Stored data entries:
====

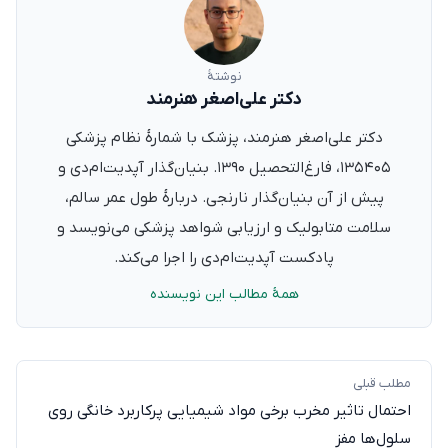
نوشتهٔ
دکتر علی‌اصغر هنرمند
دکتر علی‌اصغر هنرمند، پزشک با شمارهٔ نظام پزشکی
۱۳۵۴۰۵، فارغ‌التحصیل ۱۳۹۰. بنیان‌گذار آپدیت‌ام‌دی و
پیش از آن بنیان‌گذار نارنجی. دربارهٔ طول عمر سالم،
سلامت متابولیک و ارزیابی شواهد پزشکی می‌نویسد و
پادکست آپدیت‌ام‌دی را اجرا می‌کند.
همهٔ مطالب این نویسنده
مطلب قبلی
احتمال تاثیر مخرب برخی مواد شیمیایی پرکاربرد خانگی روی
سلول‌ها مفز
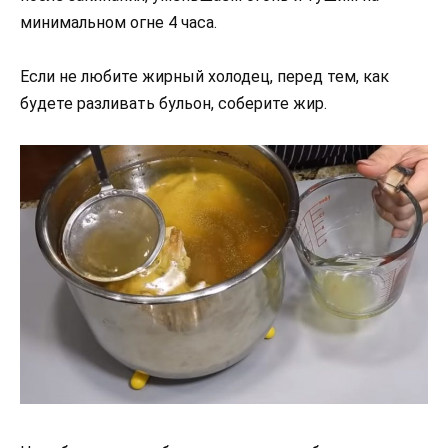
минимальном огне 4 часа.
Если не любите жирный холодец, перед тем, как
будете разливать бульон, соберите жир.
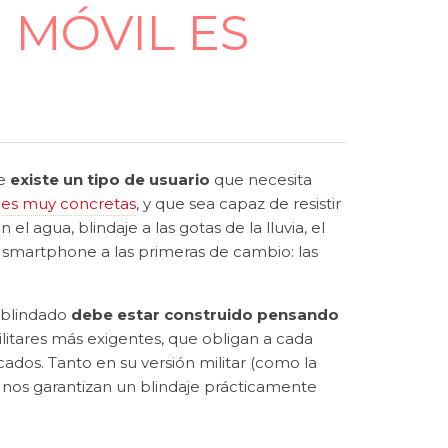
 MÓVIL ES
ue
existe un tipo de usuario
que necesita
ones muy concretas
, y que sea capaz de resistir
l agua, blindaje a las gotas de la lluvia, el
n smartphone a las primeras de cambio: las
 blindado
debe estar construido pensando
litares más exigentes, que obligan a cada
ados. Tanto en su versión militar (como la
nos garantizan un blindaje prácticamente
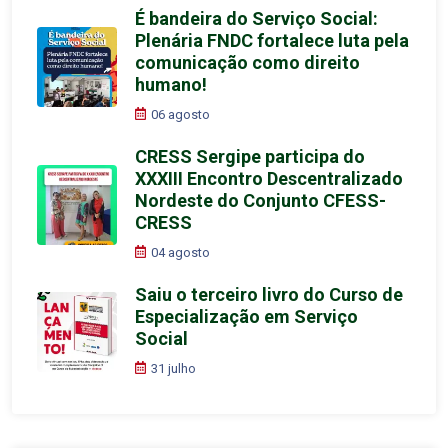
É bandeira do Serviço Social:
Plenária FNDC fortalece luta pela
comunicação como direito
humano!
06 agosto
CRESS Sergipe participa do
XXXIII Encontro Descentralizado
Nordeste do Conjunto CFESS-
CRESS
04 agosto
Saiu o terceiro livro do Curso de
Especialização em Serviço
Social
31 julho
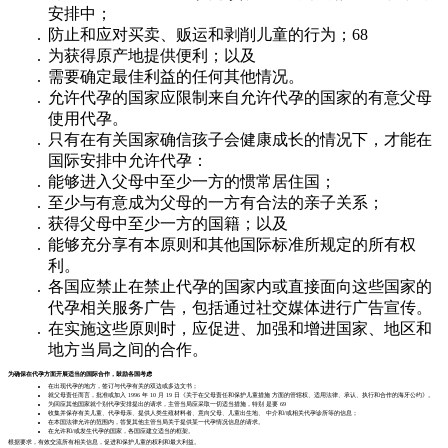
安排中；
防止和应对买卖、贩运和剥削儿童的行为；68
为获得原产地提供便利；以及
需要确定最佳利益的任何其他情况。
允许代孕的国家应限制来自允许代孕的国家的有意父母
使用代孕。
只有在有关国家确信孩子会健康成长的情况下，才能在
国际安排中允许代孕：
能够进入父母中至少一方的惯常居住国；
至少与有意成为父母的一方有合法的亲子关系；
获得父母中至少一方的国籍；以及
能够充分享有本原则和其他国际标准所规定的所有权
利。
各国应禁止在禁止代孕的国家内或直接面向这些国家的
代孕相关服务广告，包括通过社交媒体进行广告宣传。
在实施这些原则时，应促进、加强和增进国家、地区和
地方当局之间的合作。
为确保在代孕方面开展适当的国际合作，鼓励各国考虑
在出现代孕的地方，签订与代孕有关的双边或多边文书；
就父母责任而言，批准或加入 1996 年 10 月 19 日《关于在父母责任和保护儿童措施 方面的管辖权、适用法律、承认、执行和合作的海牙公约》。
为回应其他国家就个别代孕安排提出的请求，主管当局应采取一切适当措施，特别 是要 69
收集并保存有关儿童、代孕母亲、提供人类生殖材料者、意向父母、儿童出生地、 中介和/或相关代孕诊所等的信息；
在本国法律允许的范围内，答复其他主管当局关于提供某一代孕情况信息的请求。
在允许和/或发生代孕的国家，各国应建立适当的框架。
根据要求，有效交流所有相关信息，促进和保护儿童的权利和最大利益。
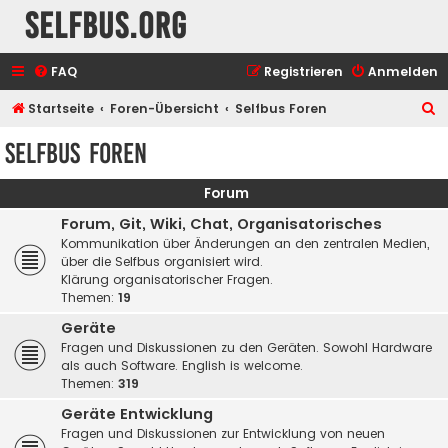
selfbus.org
FAQ
Registrieren
Anmelden
S
Startseite
Foren-Übersicht
Selfbus Foren
u
Selfbus Foren
c
h
Forum
e
Forum, Git, Wiki, Chat, Organisatorisches
Kommunikation über Änderungen an den zentralen Medien,
über die Selfbus organisiert wird.
Klärung organisatorischer Fragen.
Themen:
19
Geräte
Fragen und Diskussionen zu den Geräten. Sowohl Hardware
als auch Software. English is welcome.
Themen:
319
Geräte Entwicklung
Fragen und Diskussionen zur Entwicklung von neuen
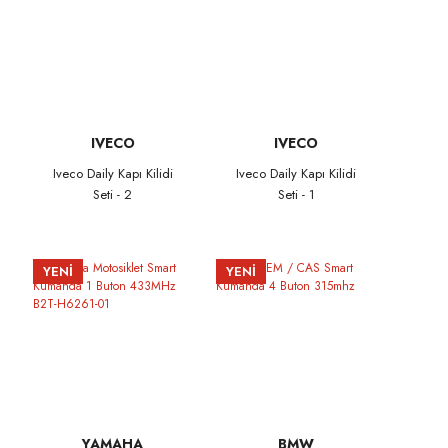
IVECO
IVECO
Iveco Daily Kapı Kilidi
Iveco Daily Kapı Kilidi
Seti - 2
Seti - 1
YENİ
YENİ
YAMAHA
BMW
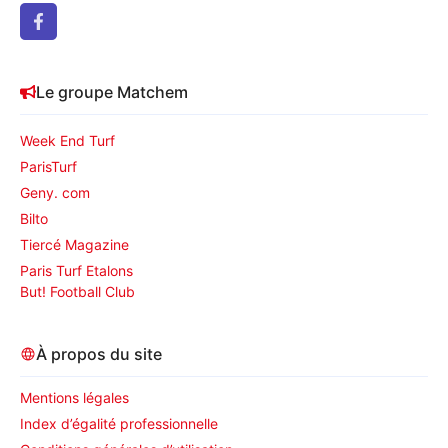
Le groupe Matchem
Week End Turf
ParisTurf
Geny. com
Bilto
Tiercé Magazine
Paris Turf Etalons
But! Football Club
À propos du site
Mentions légales
Index d’égalité professionnelle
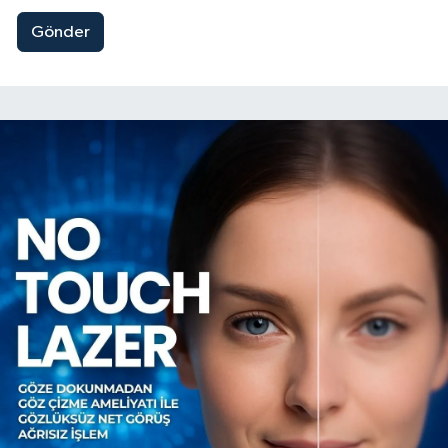
Gönder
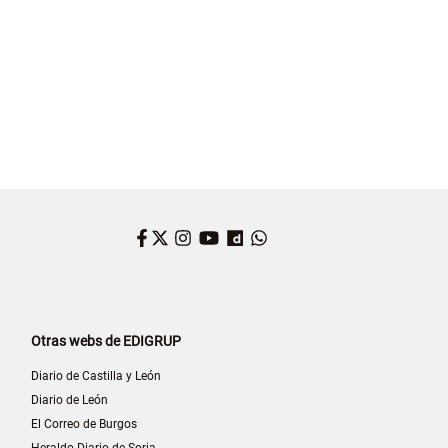
Facebook
Twitter
Instagram
YouTube
Dailymotion
WhatsApp
Otras webs de EDIGRUP
Diario de Castilla y León
Diario de León
El Correo de Burgos
Heraldo-Diario de Soria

====

## Exercise goal
In the records, starting at the line with "selfbus.org" and continuing through the end, swap "Startseite" for "Home" and reproduce those lines with no other changes. Omit the pictures from your answer.

## Final answer
selfbus.org
FAQ
Registrieren
Anmelden
S
Home
Foren-Übersicht
Selfbus Foren
u
Selfbus Foren
c
h
Forum
e
Forum, Git, Wiki, Chat, Organisatorisches
Kommunikation über Änderungen an den zentralen Medien,
über die Selfbus organisiert wird.
Klärung organisatorischer Fragen.
Themen:
19
Geräte
Fragen und Diskussionen zu den Geräten. Sowohl Hardware
als auch Software. English is welcome.
Themen:
319
Geräte Entwicklung
Fragen und Diskussionen zur Entwicklung von neuen
IVECO
IVECO
Iveco Daily Kapı Kilidi
Iveco Daily Kapı Kilidi
Seti - 2
Seti - 1
YENİ
YENİ
YAMAHA
BMW
Le groupe Matchem
Week End Turf
ParisTurf
Geny. com
Bilto
Tiercé Magazine
Paris Turf Etalons
But! Football Club
À propos du site
Mentions légales
Index d’égalité professionnelle
Gönder
Facebook
Twitter
Instagram
YouTube
Dailymotion
WhatsApp
Otras webs de EDIGRUP
Diario de Castilla y León
Diario de León
El Correo de Burgos
Heraldo-Diario de Soria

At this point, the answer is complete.